There was a split second of terrible silence. And then the intersection exploded into an eruption of screams and shrieks as the crowd fled. To Gideon, looking on in horror, they resembled ants on a burning log.
He had pulled the limo over just before the intersection, and now he leapt out and ran toward the accident — just as a northbound city bus came roaring up Third Avenue, going at least fifteen miles over the speed limit. Halting at the crosswalk, Gideon watched helplessly as the bus blew on through; the driver, suddenly seeing bodies in the intersection, jammed on the brakes, but it was too late and he was unable to stop. The massive wheels thudded over several of the prostrate bodies, smearing them on the asphalt, and then the driver lost control. The bus skidded with a great shriek of burning rubber. Gideon watched helplessly as the careening bus T-boned a car on the far side of the intersection and came to rest on its side, the engine bursting into flame. Windows and the rear door of the bus were bashed open by screaming people and they spilled out, falling to the pavement, clawing and treading over one another in an attempt to get away.

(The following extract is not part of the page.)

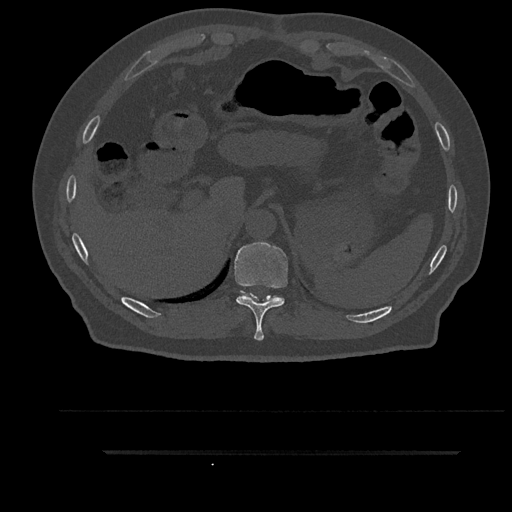
CT including the spine, one axial slice. Position 351 of 797 along the scan axis. Reconstruction kernel Br40s/3. 120 kVp. Bone window (W 1800 / L 400 HU). 512 × 512 image matrix, field of view 432 × 432 mm. Male patient, age 63 years. From the clinical record (not read from this slice): primary cancer: renal; vertebrae with lytic lesions (as recorded): T8.
Annotated regions visible in this slice (semi-automatic segmentation, software-assisted and operator-edited):
- T10 vertebra: bounding box <235,242,288,341> (left, top, right, bottom; pixels)
- T11 vertebra: <240,291,280,299>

Gideon looked around wildly for the Navigator. Then he spotted it, stopped partway down the next block. But the vehicle paused only for a moment: with a roar it tore off down 116th and swung south on Second Avenue, disappearing.
He sprinted across the intersection to the taxi. It lay upside down, its front partly inside the restaurant. Bodies were everywhere, some moving, some still. Gasoline ran over the sidewalk in a dark stream, moving down the gutter toward the burning bus — which exploded with a terrific roar, the force jumping the bus into the air. The flames mounted up, two, three, four stories, casting a hot lurid glow over the hellish scene. Hundreds of people from surrounding buildings were opening windows, craning necks, pointing. The air seemed to be alive with noise: screams and shrieks, pleas for help, agonized wails, the endless horn of the bus, the crackle of flame. It was all Gideon could do to keep a clear head.